Eavesdropping on the far right

Image on cover of 'Going Dark'.

Going Dark: The Secret Social Lives of Extremists.
By Julie Ebner
Bloomsbury Publishing, London,2020
335pp, $29.99

When she was seven years old, Julia Ebner was asked what she wanted to be when she grew up. Inspired by the film Twister, she said she wanted to be a storm chaser. However, she ended up working as a journalist, author and Research Fellow at the Institute for Strategic Dialogue (ISD) where she tracks far-right and Islamic extremist groups and their impact online.

However, realising she was not getting a fuller picture of these groups and decided that like a storm chaser who goes into the eye of the storms, Ebner decided that she had to go undercover and infiltrate these groups to understand them better. As a result, Going Dark tracks Ebner’s two-year journey within these extremist groups.

Over the course of her research Ebner carefully juggled five online identities simultaneously while infiltrating groups such as the Alt-Right, Neo-Nazis, Identitarians, Anti-Feminist, the anti-feminist “Manosphere” groups, ISIS and far-right affiliated hacking groups.

In October 2017, Ebner found herself attending a strategy meeting for British members of Generation Identity, a pan-European far-right network, which spreads racist, anti-immigration ideas and the ‘Great Replacement’ conspiracy theory in which populations become minorities. A day later, she met the leader of Austria’s Identarian movement, Martin Sellner, at his London flat.

Among many other things that were discussed at these meeting was the fear of being infiltrated by anti-racist groups, security services and the media. You get a sense of the fear Ebner feels that her cover may be blown at any moment. This can have serious consequences, as Ebner would find out while working for Quilliam, an anti-extremist think tank.

In 2017, she wrote a comment piece in the Guardian newspaper on English Defence League (EDL) co-founder Tommy Robinson’s visit to white supremacist groups in the United States. The next day, Robinson and a camera crew entered her office to demand that she justify linking him to white supremacists. This incident was uploaded to the internet as part of Robinson’s Troll Watch series.

As part of what is a common tactic against any journalist who associates him with racism, white supremacy and the far-right, Ebner was subjected to harassment, including threats of sexual violence and death. As a result of this intimidation, Ebner’s boss at Quilliam made a deal behind her back that she would retract her Guardian article. When Ebner refused, she lost her job.

A common factor Ebner found was that these extremist groups exploited people’s desire to feel a part of a community rather than for ideological reasons. Exploiting this desire, extremist groups use various tactics such as creating their secret language to further radicalise people. A key example of this is the term “Red-Pilling”.

Inspired by The Matrix, Red-Pilling is the idea that individuals have been awakened to “the truth” of far-right ideology, which enables radicalisation. This idea is especially prevalent in the anti-feminist Manosphere communities.

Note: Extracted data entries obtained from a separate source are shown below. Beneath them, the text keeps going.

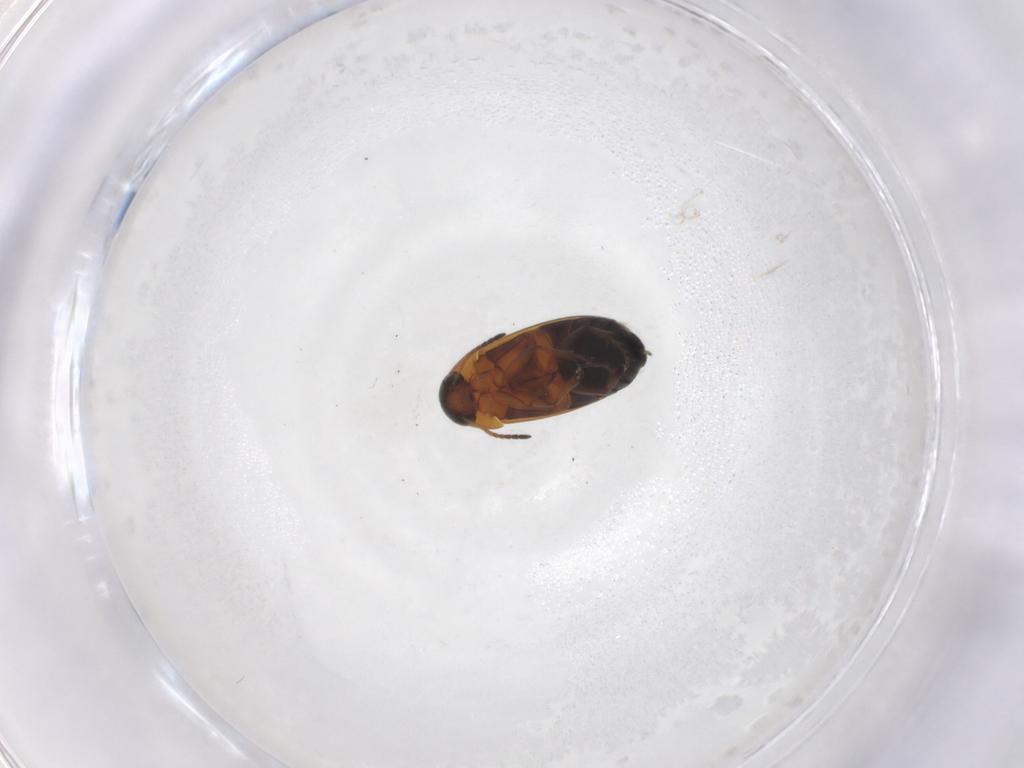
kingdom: Animalia
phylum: Arthropoda
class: Insecta
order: Coleoptera
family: Scraptiidae
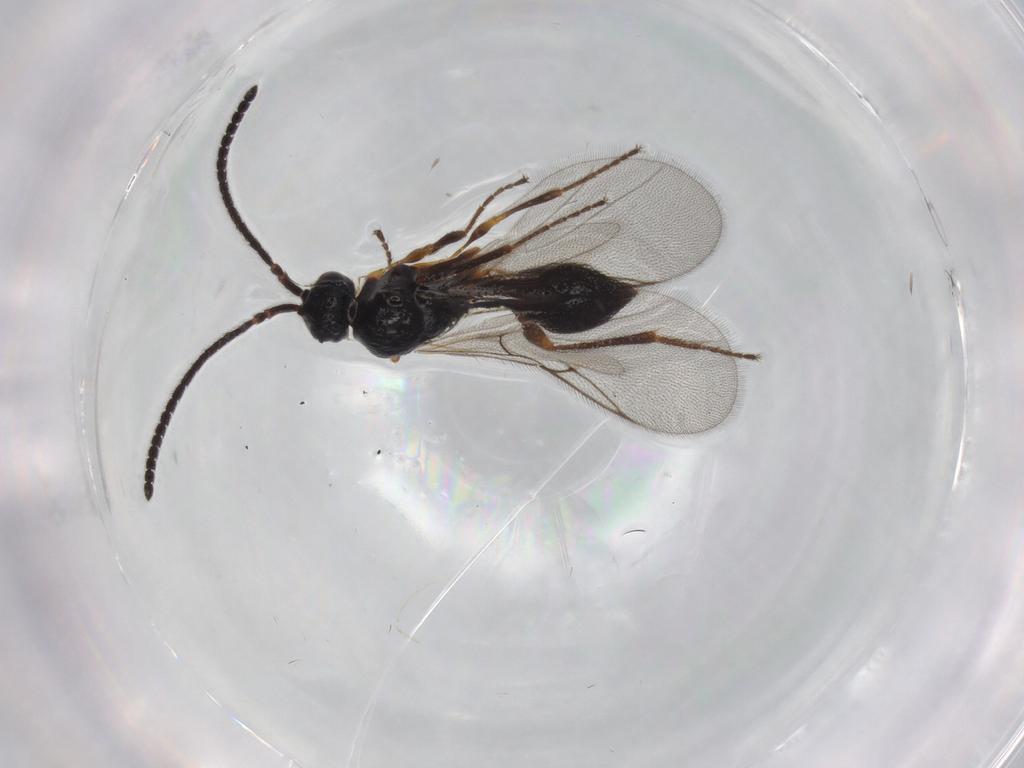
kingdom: Animalia
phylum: Arthropoda
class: Insecta
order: Hymenoptera
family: Diapriidae
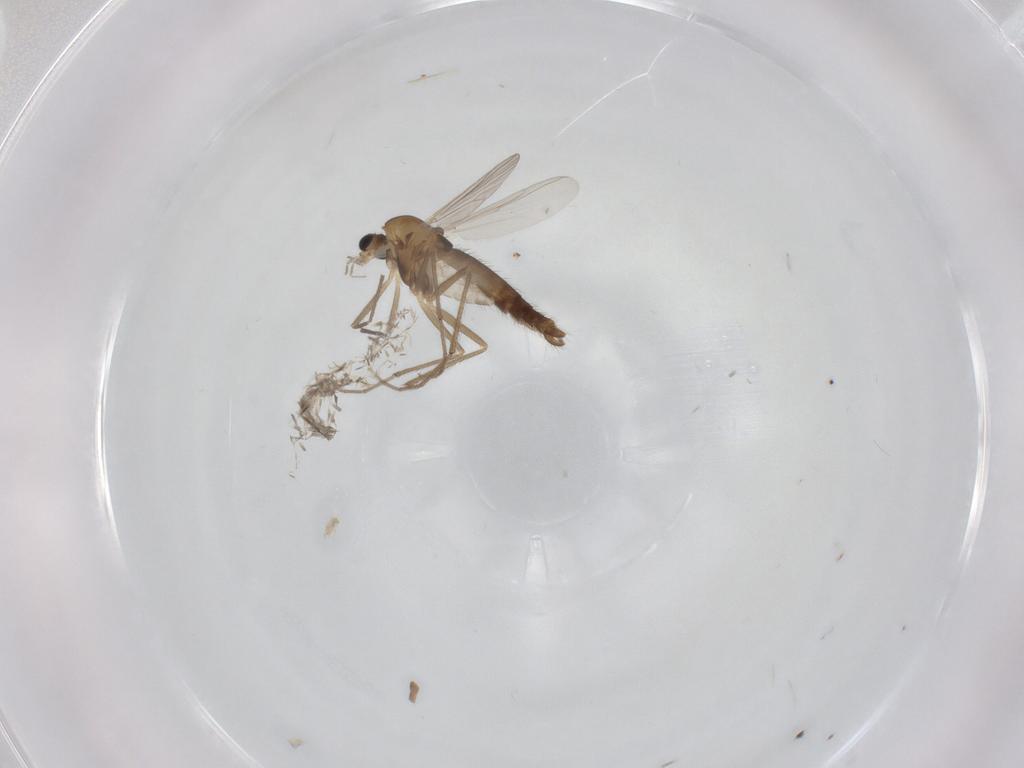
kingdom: Animalia
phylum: Arthropoda
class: Insecta
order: Diptera
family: Chironomidae
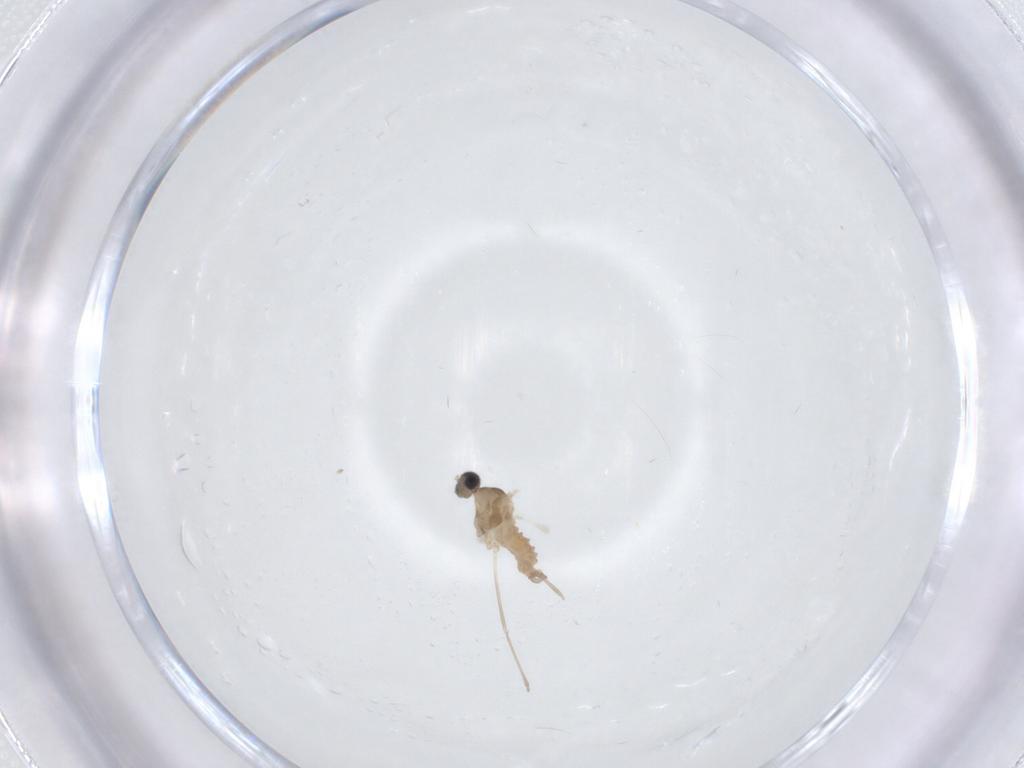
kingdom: Animalia
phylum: Arthropoda
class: Insecta
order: Diptera
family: Cecidomyiidae
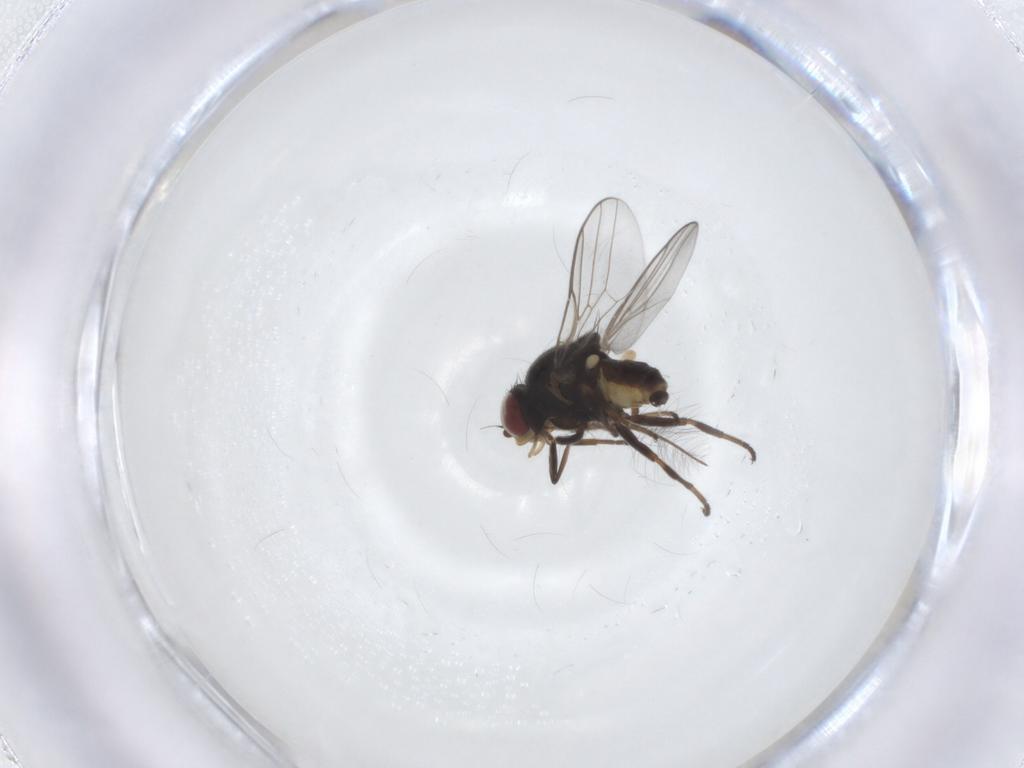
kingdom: Animalia
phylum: Arthropoda
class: Insecta
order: Diptera
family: Chloropidae
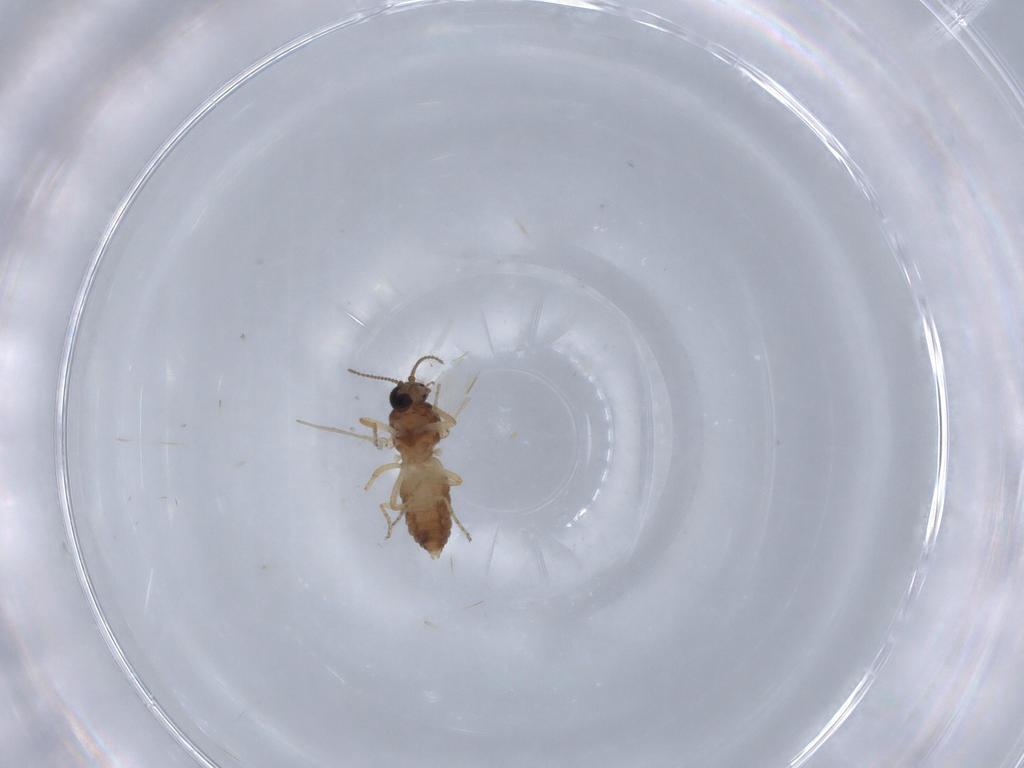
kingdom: Animalia
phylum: Arthropoda
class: Insecta
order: Diptera
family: Ceratopogonidae
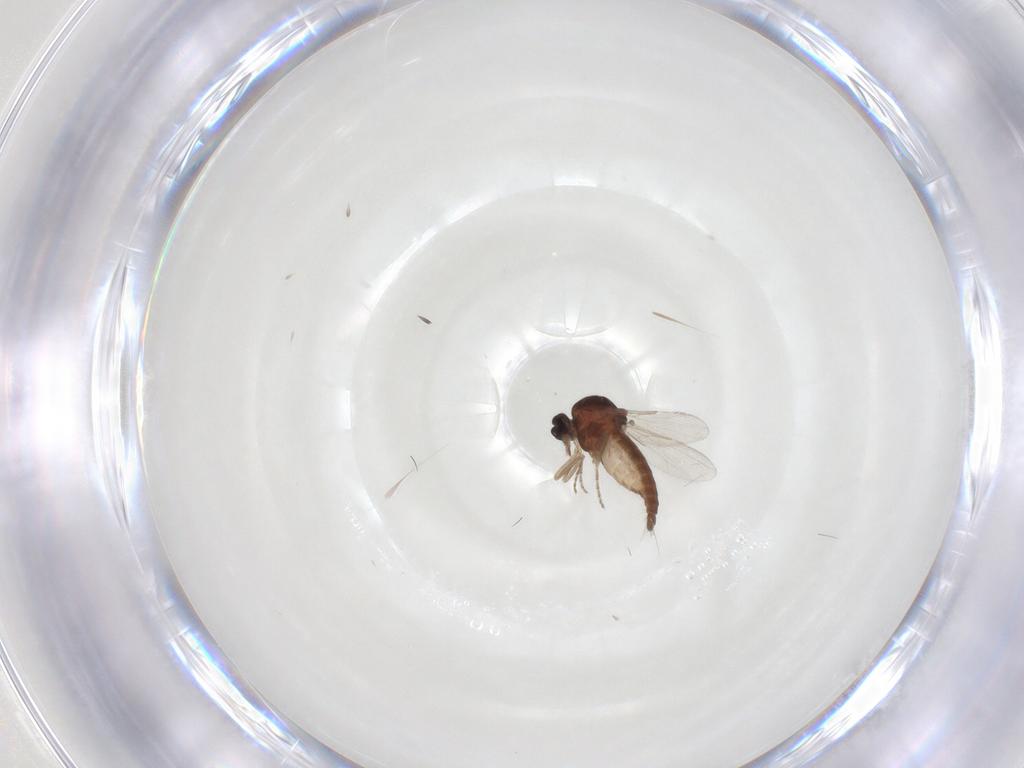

As a parallel to the Manosphere spaces is the online community of “Trad Wives”, right-wing anti-feminist women groups. It was among the Trad Wives that Ebner found herself almost being drawn into its group dynamics, due to her understanding how the different steps of radicalisation occur.

A similar dynamic occurs with the women’s-only online community of “Jihadi Brides" of ISIS fighters. Despite the group being religiously inspired and more willing to commit acts of violence, the Jihadi Bride groups have similar dynamic to the Trad Wives, which ensure group loyalty.

Ebner was able to expose in Going Dark how these groups are able to normalise far-right ideologies and translate their online activities into real-world action. For example, Ebner eavesdropped onto the alt-right networks that planned the “Unite the Right” rally in Charlottesville in August 2017, which resulted in the death of anti-racist counter-protester Heather Heyer.

Much deadlier were the online groups that inspired Brendon Tarrant, the man responsible for killing 51 people at two Mosques in Christchurch, New Zealand, in March last year. The massacre was live-streamed on Facebook and he posted an Islamophobic manifesto full of coded language common on the alt-right.

Since 2016, far-right extremist groups have been effective in using online spaces to promote disinformation and “fake news” to help facilitate the Brexit referendum, the election of Donald Trump and to raise their profile. At great risk to herself, Ebner showed how these groups are able to use social media to grow.

Ebner ends Going Dark with a number of suggestions to counter extremism and advocates education against extremism, stating that a “human-centred approach” is needed to deal with the problem. Ultimately, I think that to really defeat the extremism described in Going Dark, we need to build an alternative to the alienation of capitalist society that makes extremist groups so attractive.